■ **Stated problem**: Filter the material below down to the lines that contain the string "skLineSegment", and copy each such line.
— Start of Record list —
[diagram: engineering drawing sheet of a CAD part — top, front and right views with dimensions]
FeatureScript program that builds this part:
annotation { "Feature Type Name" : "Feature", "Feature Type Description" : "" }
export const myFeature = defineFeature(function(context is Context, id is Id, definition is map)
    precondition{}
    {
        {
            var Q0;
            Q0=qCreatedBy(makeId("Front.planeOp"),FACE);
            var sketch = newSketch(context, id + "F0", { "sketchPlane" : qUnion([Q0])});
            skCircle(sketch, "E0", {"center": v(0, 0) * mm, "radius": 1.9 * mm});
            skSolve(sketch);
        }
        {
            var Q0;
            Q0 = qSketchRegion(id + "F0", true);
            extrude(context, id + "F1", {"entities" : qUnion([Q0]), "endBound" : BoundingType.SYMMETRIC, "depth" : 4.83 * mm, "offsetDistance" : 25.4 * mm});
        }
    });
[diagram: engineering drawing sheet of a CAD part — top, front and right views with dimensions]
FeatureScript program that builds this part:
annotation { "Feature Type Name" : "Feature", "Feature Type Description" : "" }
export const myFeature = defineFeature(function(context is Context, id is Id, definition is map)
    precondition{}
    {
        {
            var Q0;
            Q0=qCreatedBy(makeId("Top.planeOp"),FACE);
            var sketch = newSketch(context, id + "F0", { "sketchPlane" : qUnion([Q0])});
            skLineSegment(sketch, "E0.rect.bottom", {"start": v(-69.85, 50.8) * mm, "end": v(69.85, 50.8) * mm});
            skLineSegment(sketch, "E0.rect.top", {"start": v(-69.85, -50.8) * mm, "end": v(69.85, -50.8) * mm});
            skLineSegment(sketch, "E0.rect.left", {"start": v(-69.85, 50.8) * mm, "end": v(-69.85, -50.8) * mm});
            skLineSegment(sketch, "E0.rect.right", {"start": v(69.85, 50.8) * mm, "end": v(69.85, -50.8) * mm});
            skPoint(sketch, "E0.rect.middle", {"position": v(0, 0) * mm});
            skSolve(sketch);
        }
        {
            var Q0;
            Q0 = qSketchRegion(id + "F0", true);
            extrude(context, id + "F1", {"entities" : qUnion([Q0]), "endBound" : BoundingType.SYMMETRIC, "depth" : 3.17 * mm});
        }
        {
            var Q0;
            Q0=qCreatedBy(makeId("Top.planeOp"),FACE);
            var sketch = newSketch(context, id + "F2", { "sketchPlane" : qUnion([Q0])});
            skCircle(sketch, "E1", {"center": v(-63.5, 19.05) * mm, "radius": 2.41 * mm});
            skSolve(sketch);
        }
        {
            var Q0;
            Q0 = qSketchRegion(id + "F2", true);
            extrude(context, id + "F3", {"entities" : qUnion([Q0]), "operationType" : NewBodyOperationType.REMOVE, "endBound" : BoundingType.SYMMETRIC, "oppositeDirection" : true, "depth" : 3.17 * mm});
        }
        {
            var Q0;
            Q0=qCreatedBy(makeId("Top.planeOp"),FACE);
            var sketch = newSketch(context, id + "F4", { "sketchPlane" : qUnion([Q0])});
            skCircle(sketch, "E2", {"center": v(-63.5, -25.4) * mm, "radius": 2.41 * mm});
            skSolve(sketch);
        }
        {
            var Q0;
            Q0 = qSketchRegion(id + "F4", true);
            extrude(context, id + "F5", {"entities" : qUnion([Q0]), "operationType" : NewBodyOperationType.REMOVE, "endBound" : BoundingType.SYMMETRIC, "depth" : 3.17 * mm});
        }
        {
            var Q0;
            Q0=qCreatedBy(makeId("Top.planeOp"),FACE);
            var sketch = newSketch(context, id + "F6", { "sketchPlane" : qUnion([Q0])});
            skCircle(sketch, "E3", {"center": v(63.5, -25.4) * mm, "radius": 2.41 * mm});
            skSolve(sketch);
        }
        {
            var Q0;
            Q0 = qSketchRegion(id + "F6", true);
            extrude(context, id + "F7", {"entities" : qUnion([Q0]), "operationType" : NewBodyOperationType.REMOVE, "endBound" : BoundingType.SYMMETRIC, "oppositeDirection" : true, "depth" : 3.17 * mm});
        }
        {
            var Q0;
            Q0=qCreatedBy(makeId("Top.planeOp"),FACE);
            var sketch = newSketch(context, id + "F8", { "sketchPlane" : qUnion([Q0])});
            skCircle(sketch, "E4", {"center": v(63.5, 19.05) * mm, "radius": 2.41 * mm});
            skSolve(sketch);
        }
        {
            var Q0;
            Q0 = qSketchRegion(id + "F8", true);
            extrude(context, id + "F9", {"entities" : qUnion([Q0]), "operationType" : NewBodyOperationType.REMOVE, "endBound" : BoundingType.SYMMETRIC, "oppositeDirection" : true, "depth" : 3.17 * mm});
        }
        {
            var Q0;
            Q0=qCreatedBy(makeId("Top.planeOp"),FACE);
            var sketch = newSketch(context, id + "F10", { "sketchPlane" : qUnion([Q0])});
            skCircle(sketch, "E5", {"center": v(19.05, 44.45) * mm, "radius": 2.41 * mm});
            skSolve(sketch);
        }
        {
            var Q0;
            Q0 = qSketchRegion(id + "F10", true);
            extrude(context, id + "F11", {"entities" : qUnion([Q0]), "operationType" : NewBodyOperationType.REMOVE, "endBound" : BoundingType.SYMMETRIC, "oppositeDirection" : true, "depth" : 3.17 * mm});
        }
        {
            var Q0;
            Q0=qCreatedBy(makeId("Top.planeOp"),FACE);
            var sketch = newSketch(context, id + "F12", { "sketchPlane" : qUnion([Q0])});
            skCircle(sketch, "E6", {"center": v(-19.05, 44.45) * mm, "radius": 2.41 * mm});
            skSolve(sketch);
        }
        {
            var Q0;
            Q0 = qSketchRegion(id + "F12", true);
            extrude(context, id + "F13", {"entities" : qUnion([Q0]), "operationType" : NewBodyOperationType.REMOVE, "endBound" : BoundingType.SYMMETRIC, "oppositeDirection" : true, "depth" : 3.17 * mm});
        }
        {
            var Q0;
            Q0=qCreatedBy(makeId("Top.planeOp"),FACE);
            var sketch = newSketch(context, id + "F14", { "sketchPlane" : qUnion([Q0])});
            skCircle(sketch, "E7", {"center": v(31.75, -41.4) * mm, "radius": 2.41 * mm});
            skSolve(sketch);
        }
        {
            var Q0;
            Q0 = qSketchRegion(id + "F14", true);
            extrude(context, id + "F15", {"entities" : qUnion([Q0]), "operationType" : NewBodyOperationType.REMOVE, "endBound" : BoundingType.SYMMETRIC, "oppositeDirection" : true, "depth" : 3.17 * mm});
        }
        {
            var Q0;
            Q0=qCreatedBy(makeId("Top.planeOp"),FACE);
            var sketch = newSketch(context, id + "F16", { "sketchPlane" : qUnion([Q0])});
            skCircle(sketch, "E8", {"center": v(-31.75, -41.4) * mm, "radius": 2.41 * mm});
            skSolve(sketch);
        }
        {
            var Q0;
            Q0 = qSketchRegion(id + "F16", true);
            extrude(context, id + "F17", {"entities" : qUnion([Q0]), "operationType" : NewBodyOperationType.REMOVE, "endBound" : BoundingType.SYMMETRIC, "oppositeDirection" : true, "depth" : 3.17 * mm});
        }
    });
— End of Record list —
■ **Correct result**:
            skLineSegment(sketch, "E0.rect.bottom", {"start": v(-69.85, 50.8) * mm, "end": v(69.85, 50.8) * mm});
            skLineSegment(sketch, "E0.rect.top", {"start": v(-69.85, -50.8) * mm, "end": v(69.85, -50.8) * mm});
            skLineSegment(sketch, "E0.rect.left", {"start": v(-69.85, 50.8) * mm, "end": v(-69.85, -50.8) * mm});
            skLineSegment(sketch, "E0.rect.right", {"start": v(69.85, 50.8) * mm, "end": v(69.85, -50.8) * mm});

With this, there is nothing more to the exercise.